Spiraling Costs to Take Toll

Spiraling Costs to Take Toll

State of the Profession, 2006: SBA economist reports inflation worrisome; prices expected to grow 5.1 percent in 2006
source-image
Jun 01, 2006

NATIONAL REPORT — It was the report heard around the world. Equity and stock markets in the United States and Britain fell May 17 after the U.S. Department of Labor Bureau of Labor Statistics (BLS) reported that consumer prices rose more than expected in April. The Dow Jones Industrial Average fell 1.9 percent to account for the largest daily decline in almost four months.

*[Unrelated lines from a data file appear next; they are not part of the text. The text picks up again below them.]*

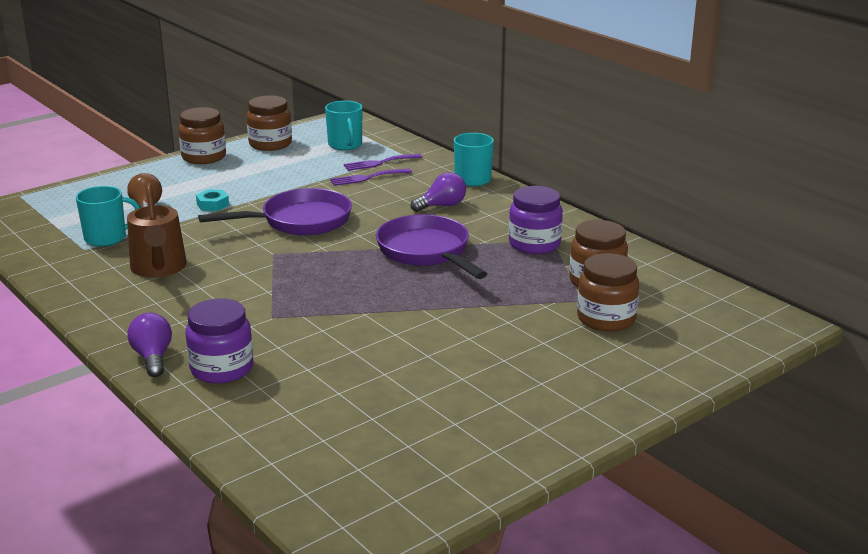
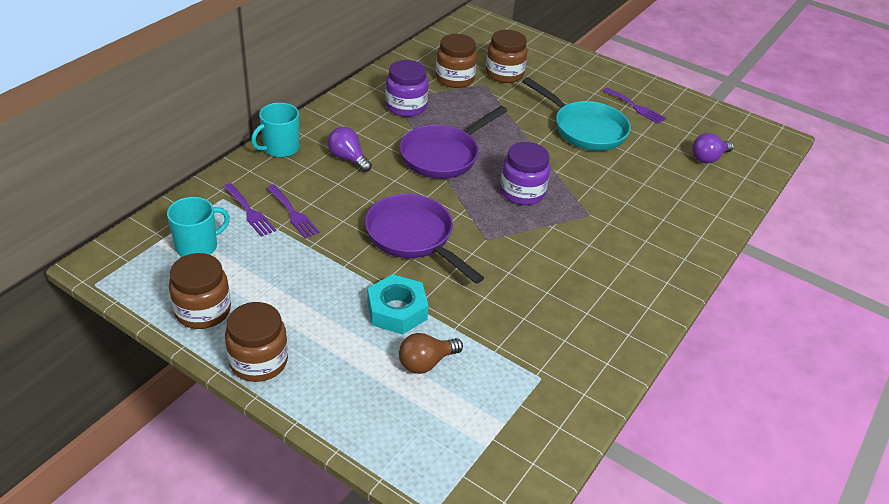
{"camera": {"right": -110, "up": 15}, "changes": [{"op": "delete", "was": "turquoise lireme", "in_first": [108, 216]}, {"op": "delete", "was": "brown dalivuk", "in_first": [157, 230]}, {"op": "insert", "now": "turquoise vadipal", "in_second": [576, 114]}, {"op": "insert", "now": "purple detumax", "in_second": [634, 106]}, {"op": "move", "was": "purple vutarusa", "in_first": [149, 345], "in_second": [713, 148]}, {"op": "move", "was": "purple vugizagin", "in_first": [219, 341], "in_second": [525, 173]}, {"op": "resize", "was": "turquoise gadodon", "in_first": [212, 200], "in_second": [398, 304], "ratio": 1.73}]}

"What caused the stock market to go down, obviously was the fear of inflation, brought on mostly by energy costs," says Chad Moutray, chief economist for the Office of Advocacy of the U.S. Small Business Administration (SBA).


Timing is everything
An already volatile FTSE 100 followed suit with a 3-percent plunk, and the news rippled through Asia and Australia the next day as Japan's Nikkei Average fell 1.35 percent; Seoul's Kospi fell 3.2 percent; Hong Kong's Hang Seng Index shed 2.1 percent, and the Jakarta Composite lost 4.19 percent. In Sydney, the S&P/ASX lost 1.85 percent.

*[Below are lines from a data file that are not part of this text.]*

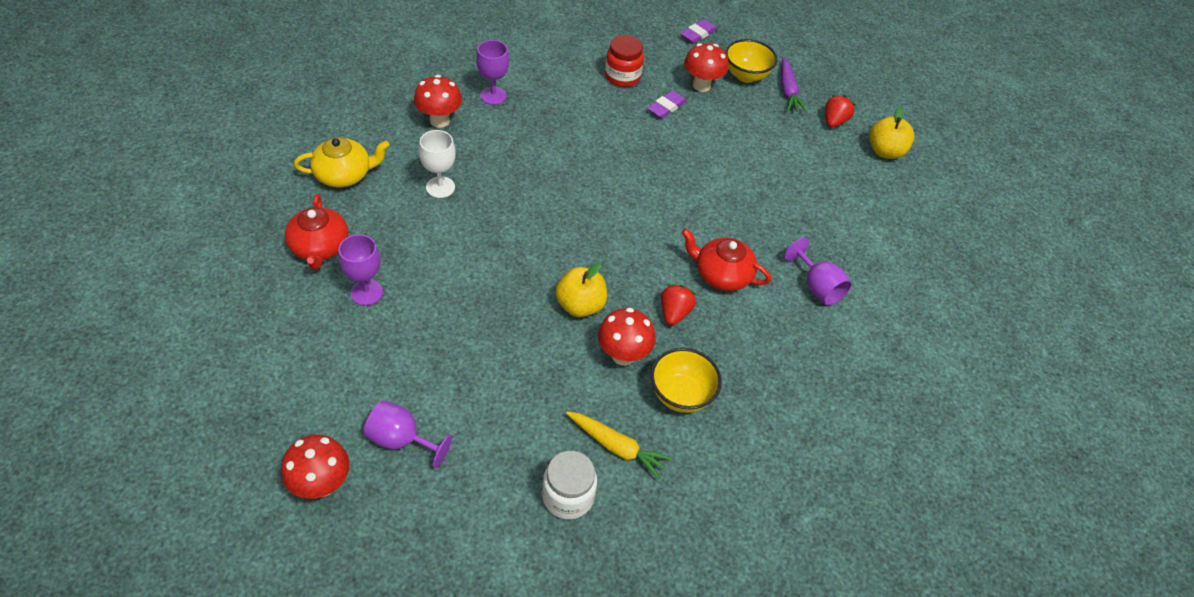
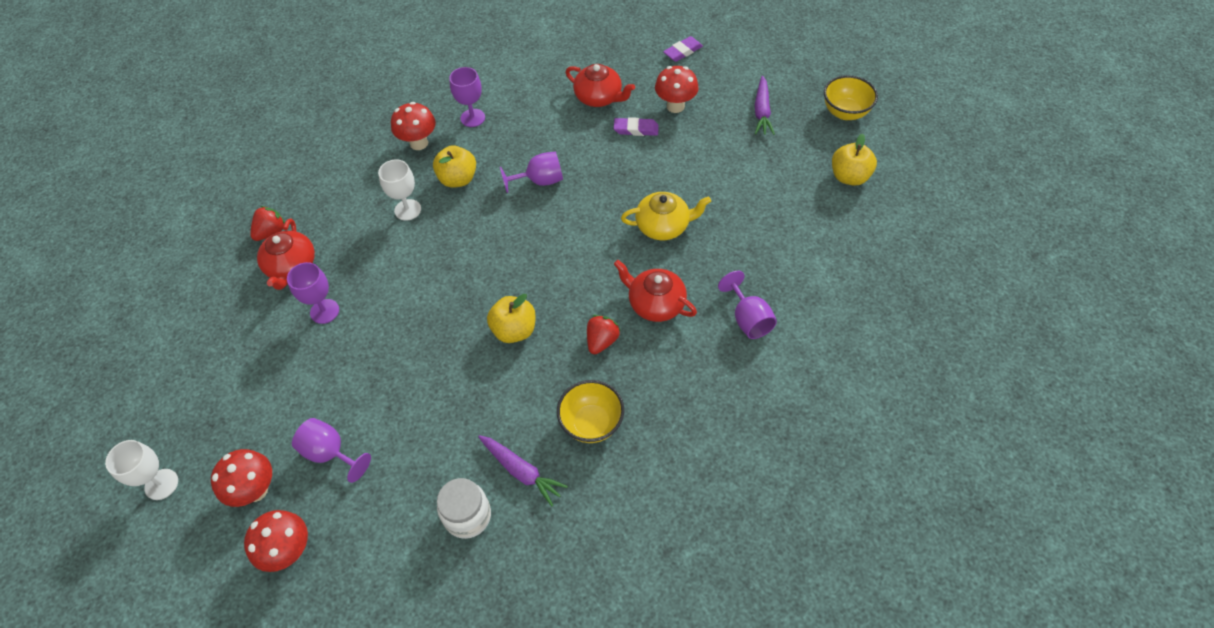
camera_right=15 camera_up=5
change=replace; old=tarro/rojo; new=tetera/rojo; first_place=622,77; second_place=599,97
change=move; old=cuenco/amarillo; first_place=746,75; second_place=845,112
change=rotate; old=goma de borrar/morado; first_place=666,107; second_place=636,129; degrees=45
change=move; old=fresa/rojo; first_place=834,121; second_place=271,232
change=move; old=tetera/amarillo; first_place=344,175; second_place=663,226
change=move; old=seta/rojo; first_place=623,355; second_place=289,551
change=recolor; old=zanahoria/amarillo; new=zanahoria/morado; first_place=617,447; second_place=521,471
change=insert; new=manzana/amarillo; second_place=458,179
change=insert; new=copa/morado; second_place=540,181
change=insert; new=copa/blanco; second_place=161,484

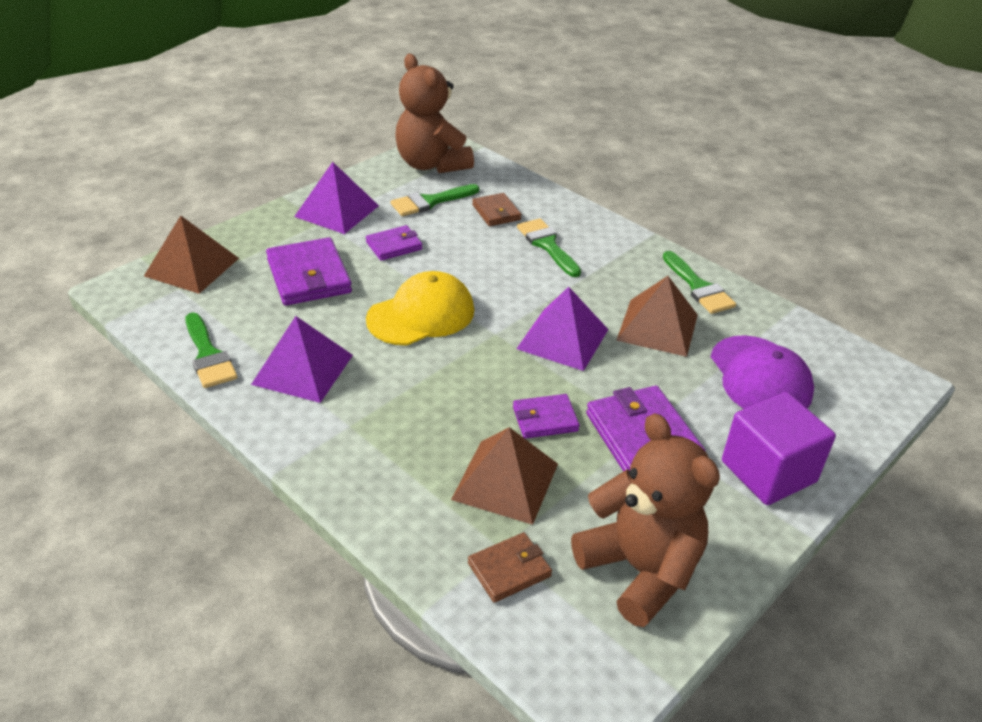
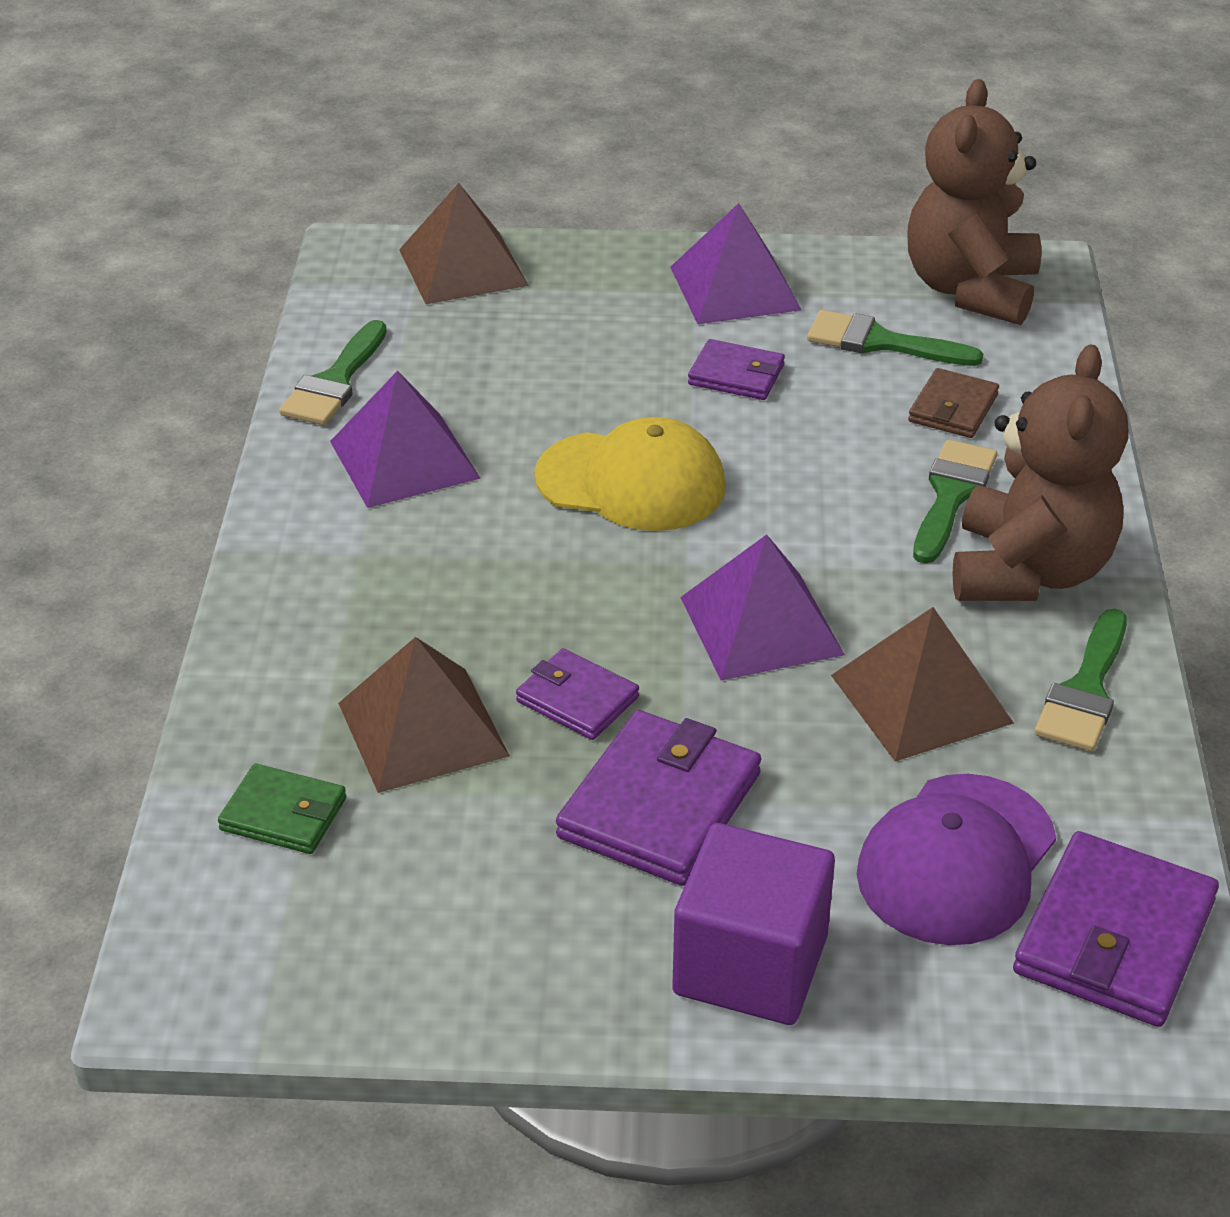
camera_right=50 camera_up=0
change=move; old=cartera/morado; first_place=308,276; second_place=1114,936
change=move; old=osito/marrón; first_place=640,569; second_place=1029,571
change=recolor; old=cartera/marrón; new=cartera/verde; first_place=509,570; second_place=283,814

Global inflation anxieties continued in subsequent days, putting investors on their heels, consumers uncertain and the government poised to continue to raise interest rates. Many analysts say traders are over-reacting to send a message to Federal Reserve Chairman Ben Bernanke — who raised the core interest rate a quarter-point to 5 percent earlier in the month — that raising the rate again in June could slow the economy too much. Higher rates could cool foreign investment, too. It was the 16th-consecutive rate hike since June 2004, and many investors thought the country's head economist would take a break from reigning in consumer spending.

But that is the Fed's No. 1 job, Moutray says, so he doesn't expect them to take their foot off the brake just yet.

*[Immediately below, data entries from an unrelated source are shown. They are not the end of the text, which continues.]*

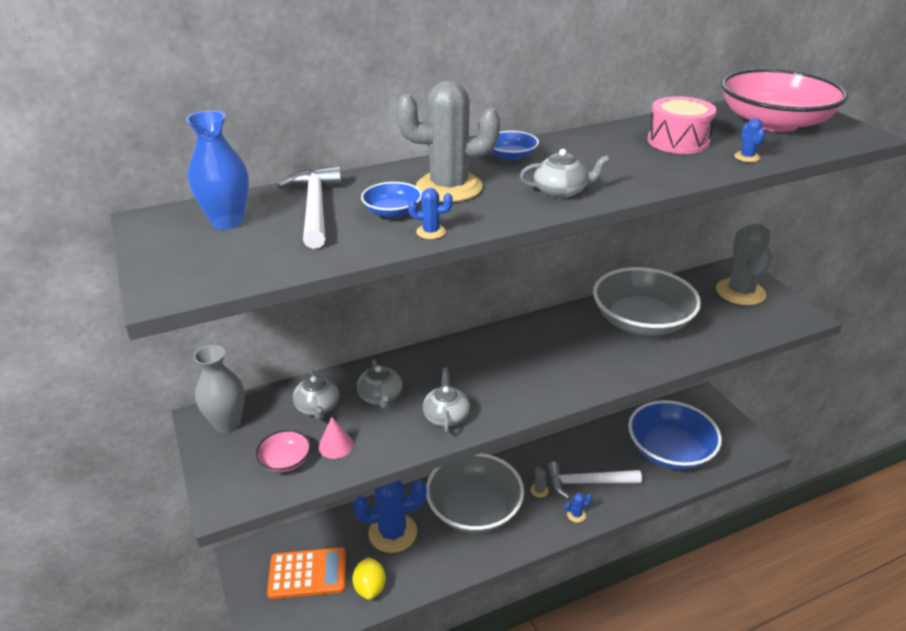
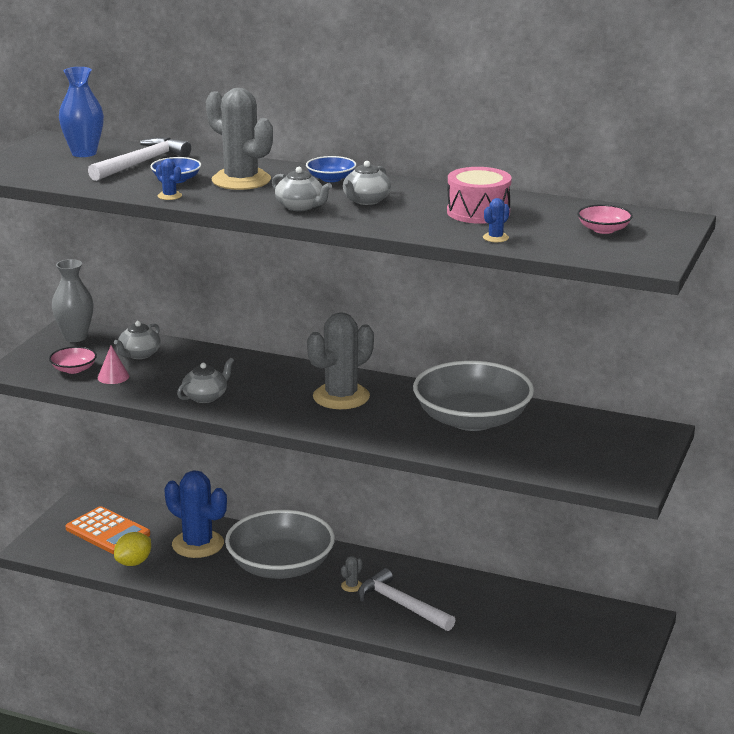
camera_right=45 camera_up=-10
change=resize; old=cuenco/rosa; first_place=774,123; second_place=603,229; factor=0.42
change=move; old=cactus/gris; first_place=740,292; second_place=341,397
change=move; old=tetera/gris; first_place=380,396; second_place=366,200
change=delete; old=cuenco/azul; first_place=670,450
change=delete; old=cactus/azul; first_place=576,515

"If inflation is not an issue, then they can worry about other things like economic growth. But Bernanke wants to make sure that he is seen as an inflation hawk because the markets don't like inflation," he says. "So they are going to have to continue to raise interest rates to slow down the economy."

Higher rates of inflation might not be a forgone conclusion as of yet. The current environment is "controllable", but the Fed has their work cut out for them as higher energy costs, slower real-estate markets and inflated rents continue to crimp consumer confidence. The economy and small business appear to have weathered pumped-up fossil fuel costs thus far, Moutray says, "but as those prices stay high, you are going to start to see more effects of that."


DVMs say rising costs are the most pressing concern for veterinary medicine.
It might seem like déjà vu from the 1970s, but one major difference is that today's prices are driven by heightened demand instead of shrinking supply. Of course political fallout between Venezuela and Iran, as well as diminished refining capacity in the Gulf of Mexico, have affected supply a bit, but the real price pressures exist due to ravenous U.S. appetites for fuel and burgeoning industrialization and automobile proliferation in developing countries, especially China and India.

"The challenge (to the Fed) is that energy costs are a large chunk of that inflation, and that's demand driven," Moutray says. "And until people change their behaviors or unless you can control the worldwide demand for oil, then it's going to be very difficult for a domestic entity to control a global phenomenon."